§ **Listed entries**
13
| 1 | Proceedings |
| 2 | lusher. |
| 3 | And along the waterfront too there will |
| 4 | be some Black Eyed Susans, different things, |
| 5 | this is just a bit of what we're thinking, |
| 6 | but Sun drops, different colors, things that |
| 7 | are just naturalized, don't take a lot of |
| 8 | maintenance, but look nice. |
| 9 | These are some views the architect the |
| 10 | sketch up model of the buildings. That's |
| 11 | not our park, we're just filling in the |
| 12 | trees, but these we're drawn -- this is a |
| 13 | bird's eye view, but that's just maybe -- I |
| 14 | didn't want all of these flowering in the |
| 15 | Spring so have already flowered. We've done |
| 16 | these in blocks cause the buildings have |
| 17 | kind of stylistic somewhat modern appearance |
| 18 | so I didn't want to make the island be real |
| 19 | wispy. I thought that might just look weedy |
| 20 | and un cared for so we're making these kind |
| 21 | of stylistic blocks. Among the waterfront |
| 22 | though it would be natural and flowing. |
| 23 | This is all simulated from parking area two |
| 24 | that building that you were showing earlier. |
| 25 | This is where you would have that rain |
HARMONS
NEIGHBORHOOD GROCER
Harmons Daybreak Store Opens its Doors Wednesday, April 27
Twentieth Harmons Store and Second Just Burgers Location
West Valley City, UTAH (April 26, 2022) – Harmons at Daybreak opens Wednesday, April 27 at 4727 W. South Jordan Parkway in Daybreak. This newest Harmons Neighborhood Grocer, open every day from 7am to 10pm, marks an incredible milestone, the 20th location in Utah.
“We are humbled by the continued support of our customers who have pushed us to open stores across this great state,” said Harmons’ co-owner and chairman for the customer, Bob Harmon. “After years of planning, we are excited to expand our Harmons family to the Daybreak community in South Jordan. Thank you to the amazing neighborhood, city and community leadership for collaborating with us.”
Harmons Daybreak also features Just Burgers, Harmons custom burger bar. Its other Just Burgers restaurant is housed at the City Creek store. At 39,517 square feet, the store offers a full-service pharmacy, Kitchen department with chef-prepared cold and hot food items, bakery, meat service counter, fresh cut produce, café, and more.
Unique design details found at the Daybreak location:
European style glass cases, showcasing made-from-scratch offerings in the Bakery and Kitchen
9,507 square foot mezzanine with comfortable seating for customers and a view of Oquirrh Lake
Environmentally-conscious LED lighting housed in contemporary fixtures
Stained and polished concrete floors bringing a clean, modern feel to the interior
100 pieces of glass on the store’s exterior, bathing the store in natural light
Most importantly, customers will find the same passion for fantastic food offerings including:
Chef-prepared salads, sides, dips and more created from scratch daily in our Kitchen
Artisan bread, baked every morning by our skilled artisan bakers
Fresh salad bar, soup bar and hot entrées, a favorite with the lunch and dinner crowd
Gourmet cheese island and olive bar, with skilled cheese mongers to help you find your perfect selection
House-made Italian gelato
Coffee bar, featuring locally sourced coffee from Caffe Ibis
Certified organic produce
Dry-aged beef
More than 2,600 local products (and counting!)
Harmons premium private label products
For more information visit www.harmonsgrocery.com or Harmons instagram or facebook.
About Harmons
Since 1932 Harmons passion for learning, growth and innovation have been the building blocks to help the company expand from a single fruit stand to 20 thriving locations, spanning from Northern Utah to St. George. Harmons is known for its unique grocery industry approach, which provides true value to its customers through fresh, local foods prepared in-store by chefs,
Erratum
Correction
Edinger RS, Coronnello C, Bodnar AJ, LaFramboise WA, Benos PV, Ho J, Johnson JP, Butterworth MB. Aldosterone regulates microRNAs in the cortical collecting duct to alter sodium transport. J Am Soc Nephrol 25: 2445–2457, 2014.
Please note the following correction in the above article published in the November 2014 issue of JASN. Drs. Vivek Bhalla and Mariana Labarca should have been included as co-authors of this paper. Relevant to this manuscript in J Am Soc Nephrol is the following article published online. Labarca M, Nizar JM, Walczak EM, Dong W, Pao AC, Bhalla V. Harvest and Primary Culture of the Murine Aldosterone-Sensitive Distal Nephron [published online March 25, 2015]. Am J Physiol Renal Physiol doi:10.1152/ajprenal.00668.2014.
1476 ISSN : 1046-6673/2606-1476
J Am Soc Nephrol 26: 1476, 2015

§ **Task to carry out**
Only an exact copy of all the data will do as the answer.

§ **Completed task**
13
| 1 | Proceedings |
| 2 | lusher. |
| 3 | And along the waterfront too there will |
| 4 | be some Black Eyed Susans, different things, |
| 5 | this is just a bit of what we're thinking, |
| 6 | but Sun drops, different colors, things that |
| 7 | are just naturalized, don't take a lot of |
| 8 | maintenance, but look nice. |
| 9 | These are some views the architect the |
| 10 | sketch up model of the buildings. That's |
| 11 | not our park, we're just filling in the |
| 12 | trees, but these we're drawn -- this is a |
| 13 | bird's eye view, but that's just maybe -- I |
| 14 | didn't want all of these flowering in the |
| 15 | Spring so have already flowered. We've done |
| 16 | these in blocks cause the buildings have |
| 17 | kind of stylistic somewhat modern appearance |
| 18 | so I didn't want to make the island be real |
| 19 | wispy. I thought that might just look weedy |
| 20 | and un cared for so we're making these kind |
| 21 | of stylistic blocks. Among the waterfront |
| 22 | though it would be natural and flowing. |
| 23 | This is all simulated from parking area two |
| 24 | that building that you were showing earlier. |
| 25 | This is where you would have that rain |
HARMONS
NEIGHBORHOOD GROCER
Harmons Daybreak Store Opens its Doors Wednesday, April 27
Twentieth Harmons Store and Second Just Burgers Location
West Valley City, UTAH (April 26, 2022) – Harmons at Daybreak opens Wednesday, April 27 at 4727 W. South Jordan Parkway in Daybreak. This newest Harmons Neighborhood Grocer, open every day from 7am to 10pm, marks an incredible milestone, the 20th location in Utah.
“We are humbled by the continued support of our customers who have pushed us to open stores across this great state,” said Harmons’ co-owner and chairman for the customer, Bob Harmon. “After years of planning, we are excited to expand our Harmons family to the Daybreak community in South Jordan. Thank you to the amazing neighborhood, city and community leadership for collaborating with us.”
Harmons Daybreak also features Just Burgers, Harmons custom burger bar. Its other Just Burgers restaurant is housed at the City Creek store. At 39,517 square feet, the store offers a full-service pharmacy, Kitchen department with chef-prepared cold and hot food items, bakery, meat service counter, fresh cut produce, café, and more.
Unique design details found at the Daybreak location:
European style glass cases, showcasing made-from-scratch offerings in the Bakery and Kitchen
9,507 square foot mezzanine with comfortable seating for customers and a view of Oquirrh Lake
Environmentally-conscious LED lighting housed in contemporary fixtures
Stained and polished concrete floors bringing a clean, modern feel to the interior
100 pieces of glass on the store’s exterior, bathing the store in natural light
Most importantly, customers will find the same passion for fantastic food offerings including:
Chef-prepared salads, sides, dips and more created from scratch daily in our Kitchen
Artisan bread, baked every morning by our skilled artisan bakers
Fresh salad bar, soup bar and hot entrées, a favorite with the lunch and dinner crowd
Gourmet cheese island and olive bar, with skilled cheese mongers to help you find your perfect selection
House-made Italian gelato
Coffee bar, featuring locally sourced coffee from Caffe Ibis
Certified organic produce
Dry-aged beef
More than 2,600 local products (and counting!)
Harmons premium private label products
For more information visit www.harmonsgrocery.com or Harmons instagram or facebook.
About Harmons
Since 1932 Harmons passion for learning, growth and innovation have been the building blocks to help the company expand from a single fruit stand to 20 thriving locations, spanning from Northern Utah to St. George. Harmons is known for its unique grocery industry approach, which provides true value to its customers through fresh, local foods prepared in-store by chefs,
Erratum
Correction
Edinger RS, Coronnello C, Bodnar AJ, LaFramboise WA, Benos PV, Ho J, Johnson JP, Butterworth MB. Aldosterone regulates microRNAs in the cortical collecting duct to alter sodium transport. J Am Soc Nephrol 25: 2445–2457, 2014.
Please note the following correction in the above article published in the November 2014 issue of JASN. Drs. Vivek Bhalla and Mariana Labarca should have been included as co-authors of this paper. Relevant to this manuscript in J Am Soc Nephrol is the following article published online. Labarca M, Nizar JM, Walczak EM, Dong W, Pao AC, Bhalla V. Harvest and Primary Culture of the Murine Aldosterone-Sensitive Distal Nephron [published online March 25, 2015]. Am J Physiol Renal Physiol doi:10.1152/ajprenal.00668.2014.
1476 ISSN : 1046-6673/2606-1476
J Am Soc Nephrol 26: 1476, 2015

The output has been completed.